Olga Prenat: Could you share some key milestones and successes of this historic effort?
The next important milestone will be the new series of the white papers which will be published in 2021.
Olga Prenat: How important is it to build a strong foundation on myopia management for practitioners and how will standardization help in research and patient management in the future?
Ian Flitcroft: Since myopia management is a new therapeutic area, there is a unique chance to standardize right from the start. There are some shining examples where standardization helps to both coalesce research and allow research to be compared and implemented, such as in diabetic retinopathy and retinopathy of prematurity. I don’t think we have convinced everybody with the white paper on definitions and classifications of myopia, but we have set some standards. The bedrock of evidence-based medicine has to be a cohesive set of standards and reporting standards, which are both equally important.

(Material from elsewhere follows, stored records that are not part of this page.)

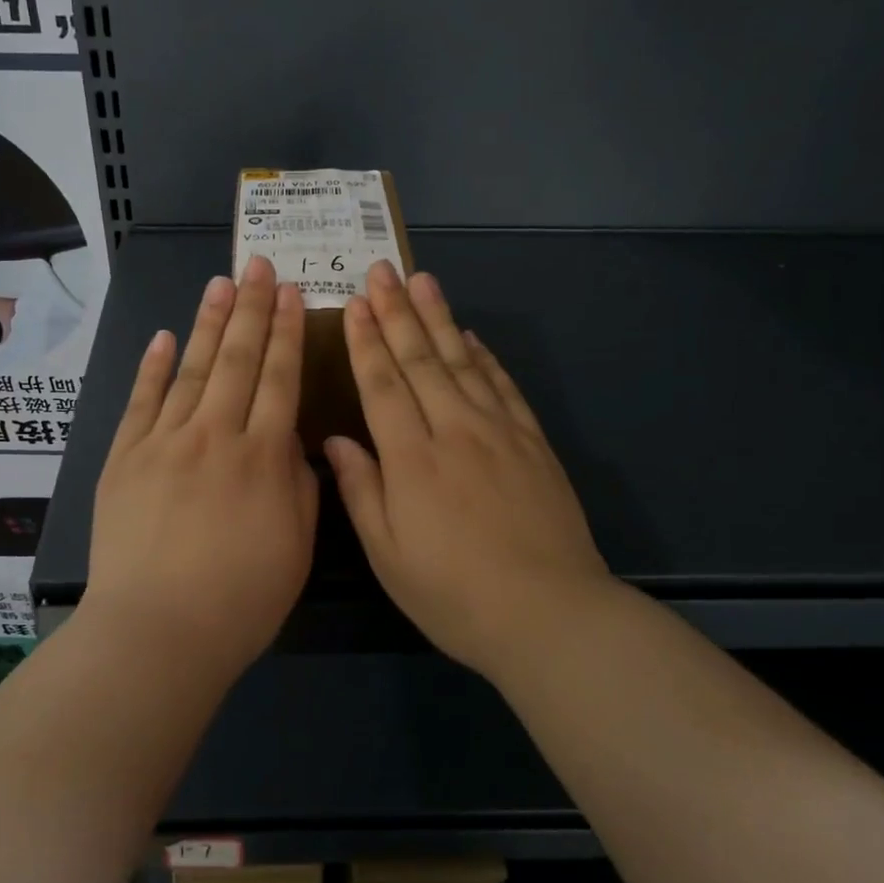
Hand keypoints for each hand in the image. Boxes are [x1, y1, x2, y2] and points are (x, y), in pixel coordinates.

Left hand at [83, 255, 318, 679]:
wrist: (157, 630)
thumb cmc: (240, 600)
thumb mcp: (296, 547)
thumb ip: (299, 487)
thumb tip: (292, 444)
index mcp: (263, 457)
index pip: (280, 379)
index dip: (288, 333)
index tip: (292, 294)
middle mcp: (215, 435)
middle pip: (237, 360)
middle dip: (252, 309)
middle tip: (258, 265)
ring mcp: (164, 442)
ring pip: (191, 370)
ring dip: (207, 323)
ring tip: (220, 283)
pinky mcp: (124, 458)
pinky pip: (141, 402)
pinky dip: (153, 367)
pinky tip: (164, 337)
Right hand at [323, 261, 616, 680]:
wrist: (549, 613)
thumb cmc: (453, 594)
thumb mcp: (389, 555)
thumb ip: (361, 491)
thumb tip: (335, 441)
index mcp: (412, 459)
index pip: (383, 385)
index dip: (367, 342)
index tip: (356, 303)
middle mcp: (454, 431)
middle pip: (421, 360)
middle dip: (398, 312)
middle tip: (383, 269)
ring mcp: (499, 433)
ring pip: (463, 362)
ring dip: (439, 318)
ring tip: (423, 281)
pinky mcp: (533, 444)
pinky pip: (504, 387)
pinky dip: (485, 356)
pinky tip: (472, 336)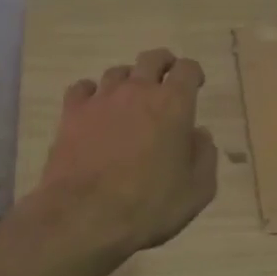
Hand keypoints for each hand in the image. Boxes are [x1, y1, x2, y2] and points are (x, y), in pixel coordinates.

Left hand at [30, 47, 218, 258]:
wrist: (85, 216)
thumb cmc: (149, 205)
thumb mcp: (197, 191)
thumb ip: (204, 156)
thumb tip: (199, 134)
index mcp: (173, 104)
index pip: (187, 69)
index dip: (193, 73)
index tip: (195, 84)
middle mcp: (138, 91)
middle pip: (152, 59)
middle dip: (163, 64)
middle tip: (166, 80)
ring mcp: (101, 99)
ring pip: (117, 72)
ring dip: (128, 80)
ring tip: (129, 99)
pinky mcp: (72, 113)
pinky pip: (82, 89)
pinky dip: (91, 93)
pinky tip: (94, 108)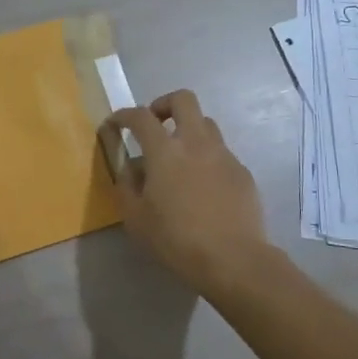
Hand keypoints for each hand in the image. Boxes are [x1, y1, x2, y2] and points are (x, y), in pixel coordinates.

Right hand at [107, 89, 266, 286]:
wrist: (233, 259)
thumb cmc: (176, 239)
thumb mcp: (135, 218)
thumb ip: (127, 185)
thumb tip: (131, 167)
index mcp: (165, 151)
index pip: (140, 116)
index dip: (124, 115)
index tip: (115, 124)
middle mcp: (196, 142)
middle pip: (183, 99)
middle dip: (164, 104)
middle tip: (155, 125)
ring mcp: (223, 155)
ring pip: (206, 123)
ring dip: (188, 130)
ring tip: (179, 157)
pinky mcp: (242, 172)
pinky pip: (221, 153)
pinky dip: (207, 158)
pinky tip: (203, 186)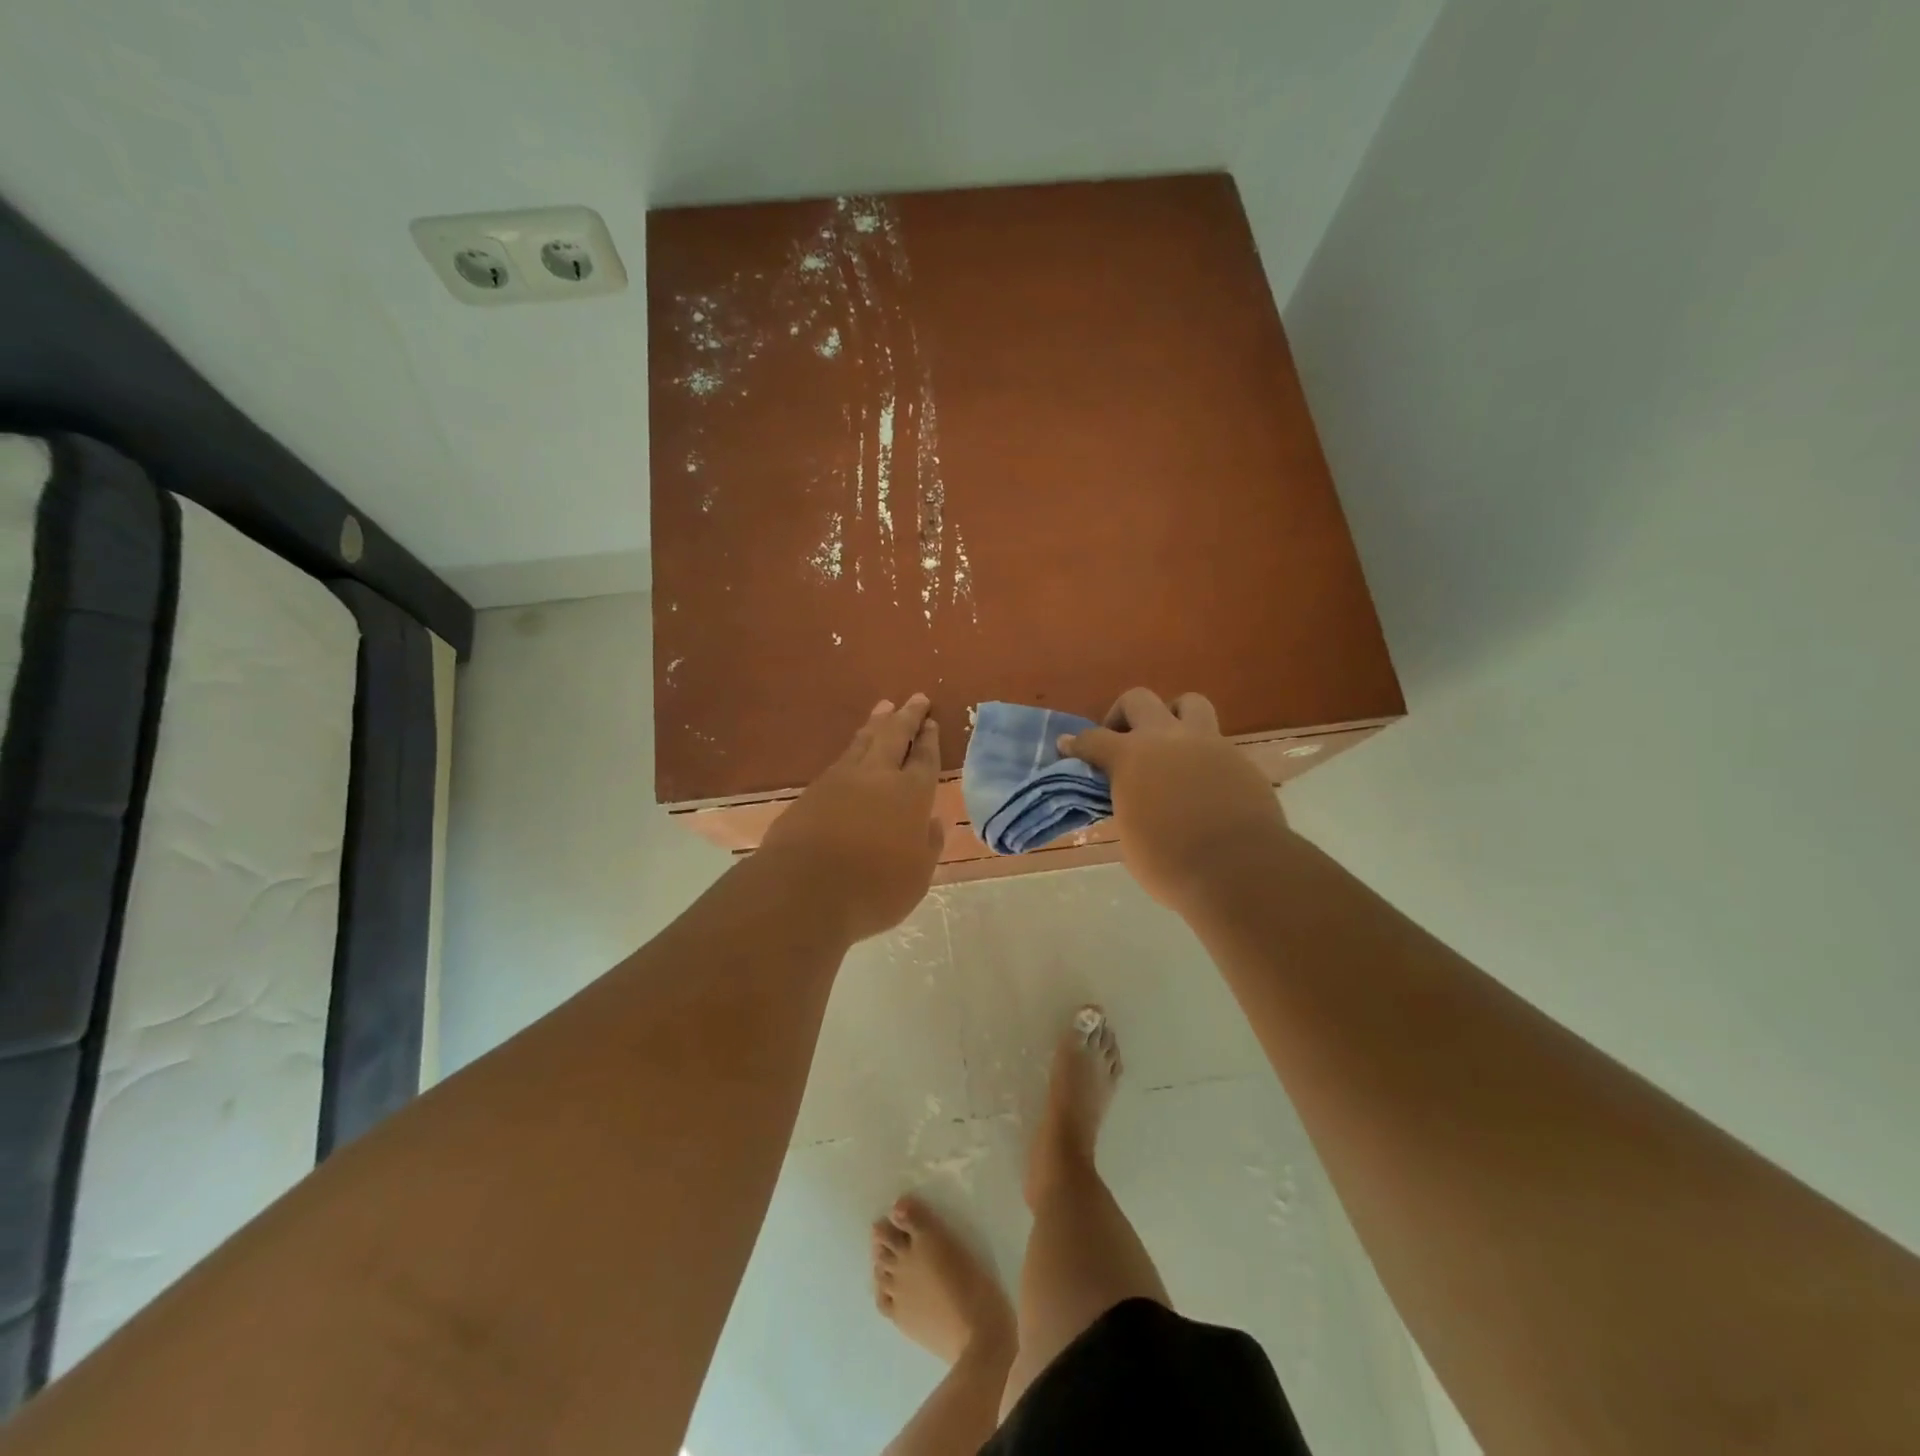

Monica Jong: The classification of myopia is really critical. The definitions paper at least sets a standard so that clinicians talking about patients know that they are talking about the same thing. Pre-myopia is an entirely new definition that was put forward in the white paper, which is particularly helpful for clinicians. If they can see signs of pre-myopia based on the age and level of hyperopia, they can provide lifestyle counseling advice. Having such definitions could help standardize clinical trials or advance research studies and also allows for easier comparison among studies.
Olga Prenat: What do you think is critical to see a paradigm shift in the way clinicians practice myopia management, and how long will it take?
Earl Smith: I agree that educating eye care practitioners is important, but it also needs to go beyond that to educate the broader medical community on the public health impact of myopia. Pediatricians and school nurses are often the first to measure visual acuity in children, but unfortunately many still don’t think myopia is a treatable condition. Moreover, a lot of eye care practitioners are not comfortable prescribing contact lenses or atropine to young patients, so if we could develop spectacle lens designs that are as effective or more effective, it will go a long way in moving the needle. In essence, we need a safe and effective treatment, which is suitable for a large proportion of the population.
Olga Prenat: What’s next—in 2020, 2021 and beyond— do you foresee any challenges?
Serge Resnikoff: Other than the white papers, we have decided to produce yearly digests so that people are better informed about significant new findings presented globally. If we want to have a global impact, it is critical that we have better communication with different countries, so we are also setting up a network of ambassadors to translate science for eye care practitioners in that specific country. We are also looking at ways of better involving general practitioners and pediatricians. Finally, it is important to get the parents involved in understanding what myopia is, what opportunities exist and why these opportunities are so important to take advantage of.
Olga Prenat: What else needs to be done to advance clinical myopia management globally?
Monica Jong: Accessibility of myopia management solutions is important. A simple solution with no side effects suitable to manage myopia in most children would be the ideal solution. At the same time, advocacy at the peak health body level and producing evidence for policy makers about the burden of myopia is essential. Once you have policy in place, then associations will adopt these new standards of care.